• _ASSIGNMENT_: Reproduce every entry that follows word for word, but omit the images.

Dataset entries

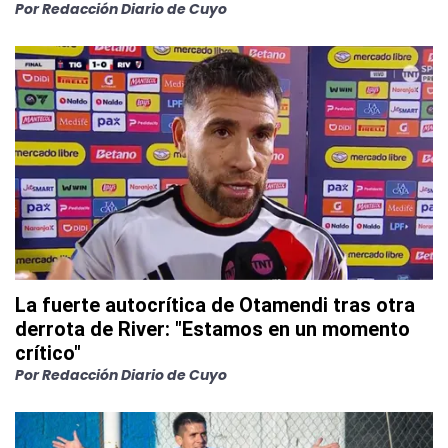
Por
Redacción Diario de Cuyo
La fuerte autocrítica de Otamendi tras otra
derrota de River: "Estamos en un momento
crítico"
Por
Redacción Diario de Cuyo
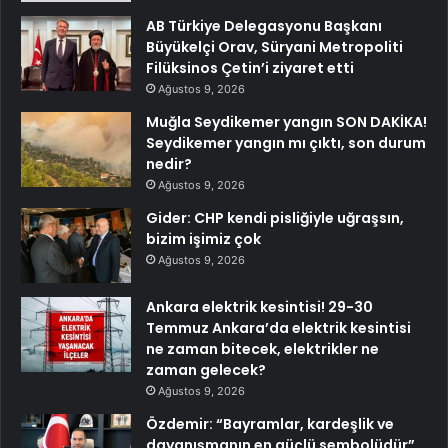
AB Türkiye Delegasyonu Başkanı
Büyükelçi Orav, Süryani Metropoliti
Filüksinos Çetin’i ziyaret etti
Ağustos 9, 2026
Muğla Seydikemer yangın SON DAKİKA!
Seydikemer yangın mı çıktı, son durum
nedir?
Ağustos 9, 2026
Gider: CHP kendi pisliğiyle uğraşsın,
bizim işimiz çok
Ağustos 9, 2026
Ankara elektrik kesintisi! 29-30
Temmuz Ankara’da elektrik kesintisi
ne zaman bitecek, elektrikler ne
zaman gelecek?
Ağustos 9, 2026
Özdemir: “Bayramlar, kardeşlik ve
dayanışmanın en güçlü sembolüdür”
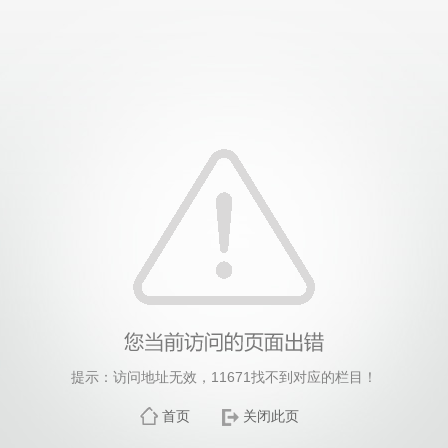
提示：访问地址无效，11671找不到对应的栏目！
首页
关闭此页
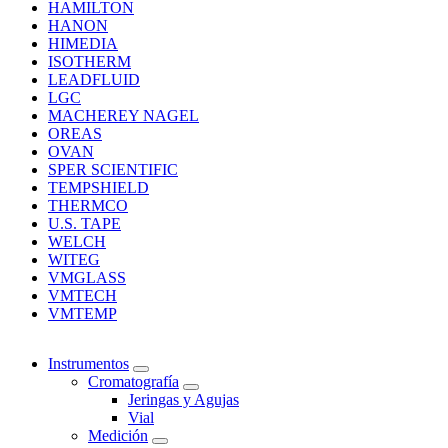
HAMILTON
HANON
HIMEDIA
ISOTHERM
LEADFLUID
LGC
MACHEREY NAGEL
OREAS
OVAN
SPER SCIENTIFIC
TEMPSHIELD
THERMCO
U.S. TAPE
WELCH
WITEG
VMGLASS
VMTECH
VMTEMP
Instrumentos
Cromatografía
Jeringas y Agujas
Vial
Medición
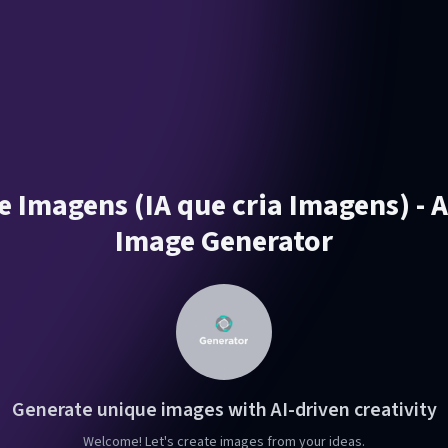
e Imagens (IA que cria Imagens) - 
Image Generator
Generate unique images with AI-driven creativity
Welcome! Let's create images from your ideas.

• _SOLUTION FOR THIS EXERCISE_:
Por
Redacción Diario de Cuyo
La fuerte autocrítica de Otamendi tras otra
derrota de River: "Estamos en un momento
crítico"
Por
Redacción Diario de Cuyo
AB Türkiye Delegasyonu Başkanı
Büyükelçi Orav, Süryani Metropoliti
Filüksinos Çetin’i ziyaret etti
Ağustos 9, 2026
Muğla Seydikemer yangın SON DAKİKA!
Seydikemer yangın mı çıktı, son durum
nedir?
Ağustos 9, 2026
Gider: CHP kendi pisliğiyle uğraşsın,
bizim işimiz çok
Ağustos 9, 2026
Ankara elektrik kesintisi! 29-30
Temmuz Ankara’da elektrik kesintisi
ne zaman bitecek, elektrikler ne
zaman gelecek?
Ağustos 9, 2026
Özdemir: “Bayramlar, kardeşlik ve
dayanışmanın en güçlü sembolüdür”
提示：访问地址无效，11671找不到对应的栏目！
首页
关闭此页
HAMILTON
HANON
HIMEDIA
ISOTHERM
LEADFLUID
LGC
MACHEREY NAGEL
OREAS
OVAN
SPER SCIENTIFIC
TEMPSHIELD
THERMCO
U.S. TAPE
WELCH
WITEG
VMGLASS
VMTECH
VMTEMP
Instrumentos
Cromatografía
Jeringas y Agujas
Vial
Medición
e Imagens (IA que cria Imagens) - 
Image Generator
Generate unique images with AI-driven creativity
Welcome! Let's create images from your ideas.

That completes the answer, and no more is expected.